▸ ACTION ITEM:
Extract the text lines from all of the records below and repeat them exactly, in their original order. Leave the pictures out of your answer.

DATASET EXTRACT below:

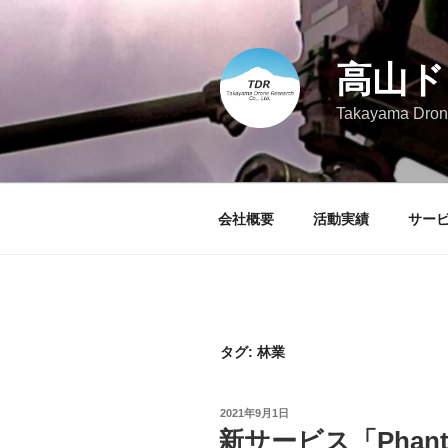
コ
ン
テ
高山ド
ン
ツ
Takayama Drone
へ
ス
キ
ッ
会社概要
活動実績
サー
プ
タグ:
林業
投
2021年9月1日
稿
新サービス「Phant
日:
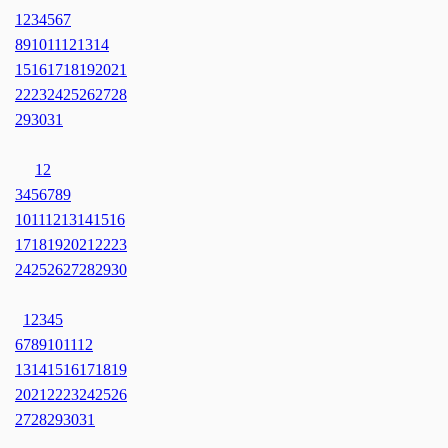
1
2
3
4
5
6
7
8
9
10
11
12
13
14
15
16
17
18
19
20
21
22
23
24
25
26
27
28
29
30
31
1
2
3
4
5
6
7
8
9
10
11
12
13
14
15
16
17
18
19
20
21
22
23
24
25
26
27
28
29
30
1
2
3
4
5
6
7
8
9
10
11
12
13
14
15
16
17
18
19
20
21
22
23
24
25
26
27
28
29
30
31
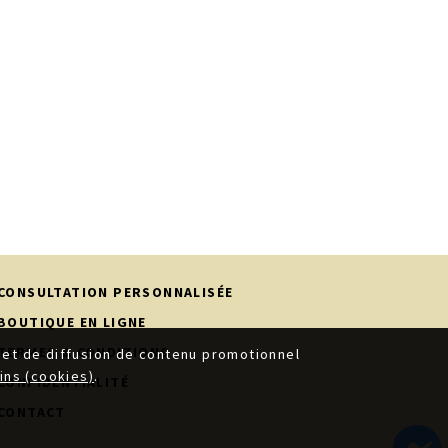
CONSULTATION PERSONNALISÉE
BOUTIQUE EN LIGNE
TERMES & CONDITIONS
ic et de diffusion de contenu promotionnel
oins (cookies)
.
CONFIDENTIALITÉ
CONTACT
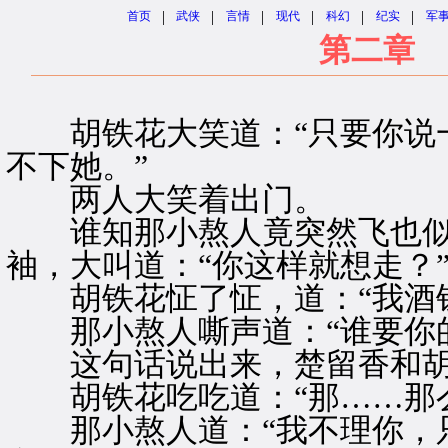
|
|
|
|
|
|
首页
武侠
言情
现代
科幻
纪实
军
第二章 
胡铁花大笑道：“只要你说一
不下她。”
两人大笑着出门。
谁知那小熬人竟突然飞也似
袖，大叫道：“你这样就想走？
胡铁花怔了怔，道：“我酒钱
那小熬人嘶声道：“谁要你的
这句话说出来，楚留香和胡
胡铁花吃吃道：“那……那么
那小熬人道：“我不理你，只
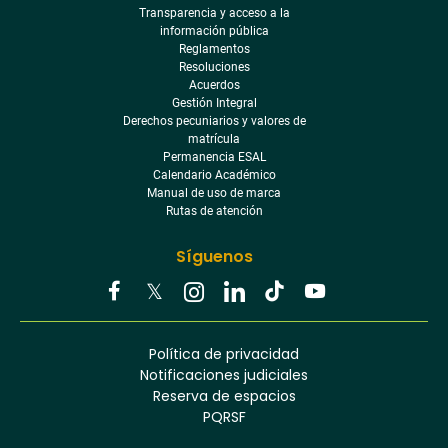
Transparencia y acceso a la
información pública
Reglamentos
Resoluciones
Acuerdos
Gestión Integral
Derechos pecuniarios y valores de
matrícula
Permanencia ESAL
Calendario Académico
Manual de uso de marca
Rutas de atención
Síguenos
Youtube
Facebook
Twitter
Tiktok
Política de privacidad
Instagram
Menú
Linkedin
Notificaciones judiciales
footer
Reserva de espacios
PQRSF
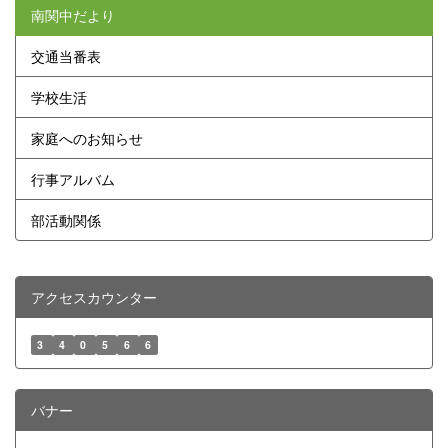
南関中だより
交通当番表
学校生活
家庭へのお知らせ
行事アルバム
部活動関係
アクセスカウンター
3
4
0
5
6
6
バナー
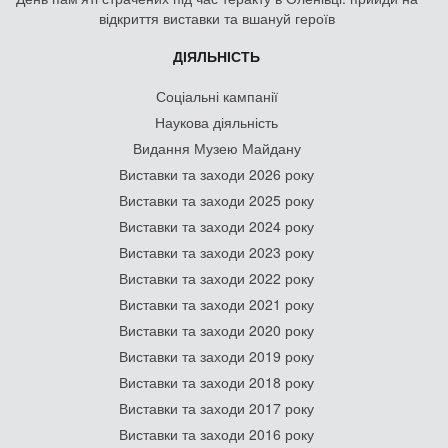
відкриття виставки та вшануй героїв
ДІЯЛЬНІСТЬ
Соціальні кампанії
Наукова діяльність
Видання Музею Майдану
Виставки та заходи 2026 року
Виставки та заходи 2025 року
Виставки та заходи 2024 року
Виставки та заходи 2023 року
Виставки та заходи 2022 року
Виставки та заходи 2021 року
Виставки та заходи 2020 року
Виставки та заходи 2019 року
Виставки та заходи 2018 року
Виставки та заходи 2017 року
Виставки та заходи 2016 року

End of DATASET EXTRACT.

▸ WRITTEN SOLUTION:
コ
ン
テ
高山ド
ン
ツ
Takayama Drone
へ
ス
キ
ッ
会社概要
活動実績
サー
プ
タグ:
林業
投
2021年9月1日
稿
新サービス「Phant
日:
1
2
3
4
5
6
7
8
9
10
11
12
13
14
15
16
17
18
19
20
21
22
23
24
25
26
27
28
29
30
31
1
2
3
4
5
6
7
8
9
10
11
12
13
14
15
16
17
18
19
20
21
22
23
24
25
26
27
28
29
30
1
2
3
4
5
6
7
8
9
10
11
12
13
14
15
16
17
18
19
20
21
22
23
24
25
26
27
28
29
30
31
CONSULTATION PERSONNALISÉE
BOUTIQUE EN LIGNE
TERMES & CONDITIONS
ic et de diffusion de contenu promotionnel
oins (cookies)
.
CONFIDENTIALITÉ
CONTACT
|
|
|
|
|
|
首页
武侠
言情
现代
科幻
纪实
军
第二章 
胡铁花大笑道：“只要你说一
不下她。”
两人大笑着出门。
谁知那小熬人竟突然飞也似
袖，大叫道：“你这样就想走？
胡铁花怔了怔，道：“我酒钱
那小熬人嘶声道：“谁要你的
这句话说出来，楚留香和胡
胡铁花吃吃道：“那……那么
那小熬人道：“我不理你，只
Transparencia y acceso a la
información pública
Reglamentos
Resoluciones
Acuerdos
Gestión Integral
Derechos pecuniarios y valores de
matrícula
Permanencia ESAL
Calendario Académico
Manual de uso de marca
Rutas de atención
Síguenos
Youtube
Facebook
Twitter
Tiktok
Política de privacidad
Instagram
Menú
Linkedin
Notificaciones judiciales
footer
Reserva de espacios
PQRSF
南関中だより
交通当番表
学校生活
家庭へのお知らせ
行事アルバム
部活動関係
アクセスカウンター
3
4
0
5
6
6
バナー
відкриття виставки та вшануй героїв
ДІЯЛЬНІСТЬ
Соціальні кампанії
Наукова діяльність
Видання Музею Майдану
Виставки та заходи 2026 року
Виставки та заходи 2025 року
Виставки та заходи 2024 року
Виставки та заходи 2023 року
Виставки та заходи 2022 року
Виставки та заходи 2021 року
Виставки та заходи 2020 року
Виставки та заходи 2019 року
Виставки та заходи 2018 року
Виставки та заходи 2017 року
Виставки та заходи 2016 року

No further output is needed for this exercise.